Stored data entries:
Content starts

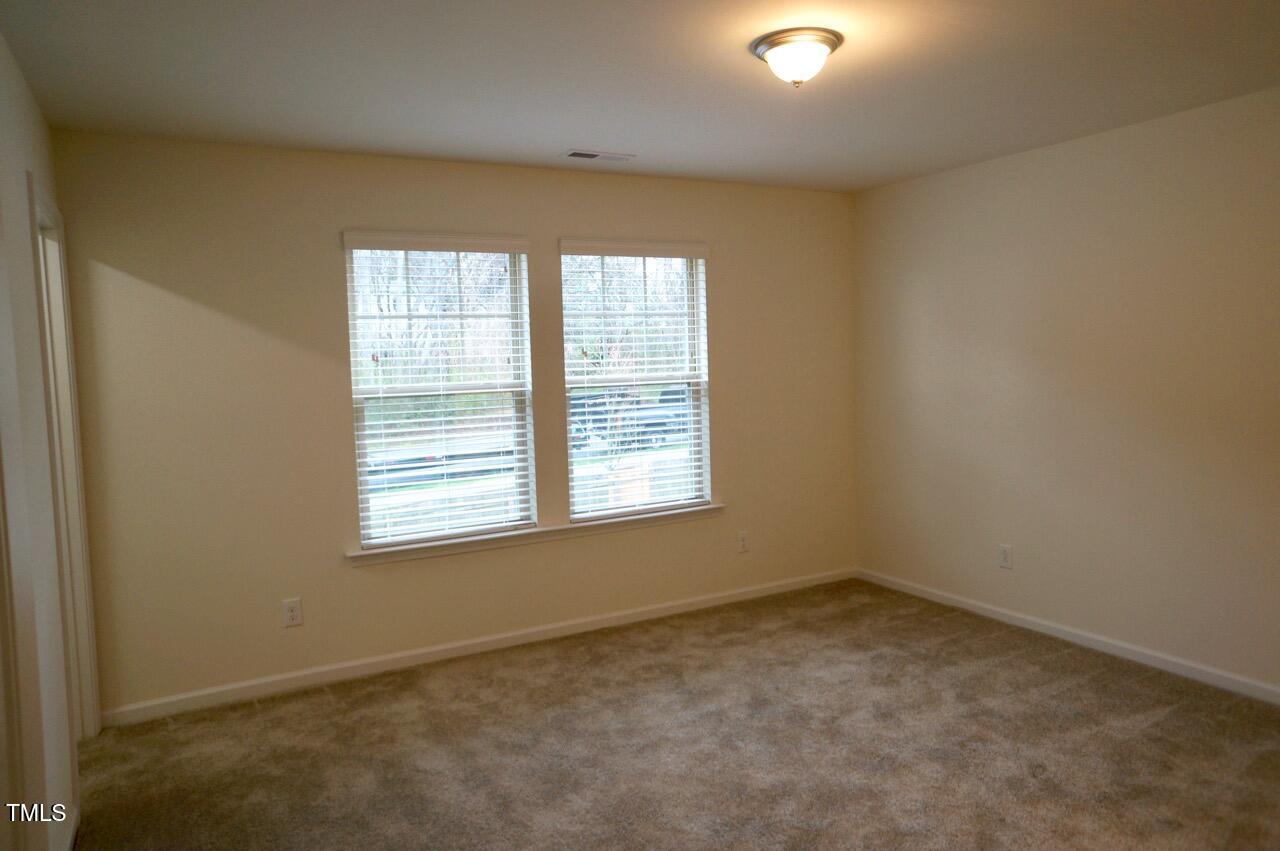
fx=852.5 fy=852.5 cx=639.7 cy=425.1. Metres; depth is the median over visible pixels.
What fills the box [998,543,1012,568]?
wall socket
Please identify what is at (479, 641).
baseboard
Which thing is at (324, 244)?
back wall
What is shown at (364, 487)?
left window
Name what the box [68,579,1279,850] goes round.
carpet floor
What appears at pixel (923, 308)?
right wall
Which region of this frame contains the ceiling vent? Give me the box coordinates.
[560,149,634,161]
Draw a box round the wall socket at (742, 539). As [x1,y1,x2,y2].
[736,531,748,552]
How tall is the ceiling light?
0.137 m
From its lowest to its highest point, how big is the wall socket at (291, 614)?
0.124 m
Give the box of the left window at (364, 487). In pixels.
[342,232,535,549]
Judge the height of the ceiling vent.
0.010 m
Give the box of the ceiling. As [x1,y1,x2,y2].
[0,0,1279,192]
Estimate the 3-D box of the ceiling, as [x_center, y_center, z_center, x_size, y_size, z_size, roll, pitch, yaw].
[0.385,-1.232,2.343,4.712,0.118,4.670,-4,5,-29]
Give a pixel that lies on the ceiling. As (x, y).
(604, 135)
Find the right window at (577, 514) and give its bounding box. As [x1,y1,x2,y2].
[560,242,713,520]
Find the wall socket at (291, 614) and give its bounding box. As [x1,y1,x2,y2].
[282,597,302,627]
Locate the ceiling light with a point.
(770, 55)
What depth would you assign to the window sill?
4.39 m
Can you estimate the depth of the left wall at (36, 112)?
2.55 m
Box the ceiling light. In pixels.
[751,28,842,86]
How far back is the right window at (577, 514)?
4.79 m
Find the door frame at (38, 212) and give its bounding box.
[27,168,101,741]
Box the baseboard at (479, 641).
[97,567,854,727]
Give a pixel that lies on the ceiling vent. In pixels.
(577, 155)
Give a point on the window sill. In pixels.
(494, 537)
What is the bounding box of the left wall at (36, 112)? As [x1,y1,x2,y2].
[0,33,91,850]
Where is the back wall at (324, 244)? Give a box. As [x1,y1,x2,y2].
[48,132,857,718]
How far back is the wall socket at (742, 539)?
5.08 m
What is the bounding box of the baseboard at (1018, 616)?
[857,568,1279,704]
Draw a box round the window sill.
[347,504,723,565]
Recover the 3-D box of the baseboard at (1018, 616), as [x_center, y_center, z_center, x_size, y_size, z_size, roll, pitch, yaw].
[2.465,1.077,3.627,0.014,0.079,4.364,-4,5,-29]
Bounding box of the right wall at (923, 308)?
[853,84,1279,695]
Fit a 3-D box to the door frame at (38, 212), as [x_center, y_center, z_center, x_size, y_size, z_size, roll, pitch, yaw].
[-2.113,0.246,3.027,0.166,2.142,0.906,-4,5,-29]
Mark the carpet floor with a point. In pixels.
(321, 700)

Content ends

Work item =>
Exactly the lines from the one containing "Box the ceiling light. In pixels." through the last line of the records are to be transcribed, both endpoints included.

Written answer =>
Box the ceiling light. In pixels.
[751,28,842,86]
How far back is the right window at (577, 514)?
4.79 m
Find the door frame at (38, 212) and give its bounding box.
[27,168,101,741]
Box the baseboard at (479, 641).
[97,567,854,727]
Give a pixel that lies on the ceiling vent. In pixels.
(577, 155)
Give a point on the window sill. In pixels.
(494, 537)
What is the bounding box of the left wall at (36, 112)? As [x1,y1,x2,y2].
[0,33,91,850]
Where is the back wall at (324, 244)? Give a box. As [x1,y1,x2,y2].
[48,132,857,718]
How far back is the wall socket at (742, 539)?
5.08 m
What is the bounding box of the baseboard at (1018, 616)?
[857,568,1279,704]
Draw a box round the window sill.
[347,504,723,565]
Recover the 3-D box of the baseboard at (1018, 616), as [x_center, y_center, z_center, x_size, y_size, z_size, roll, pitch, yaw].
[2.465,1.077,3.627,0.014,0.079,4.364,-4,5,-29]
Bounding box of the right wall at (923, 308)?
[853,84,1279,695]
Fit a 3-D box to the door frame at (38, 212), as [x_center, y_center, z_center, x_size, y_size, z_size, roll, pitch, yaw].
[-2.113,0.246,3.027,0.166,2.142,0.906,-4,5,-29]
Mark the carpet floor with a point. In pixels.
(321, 700)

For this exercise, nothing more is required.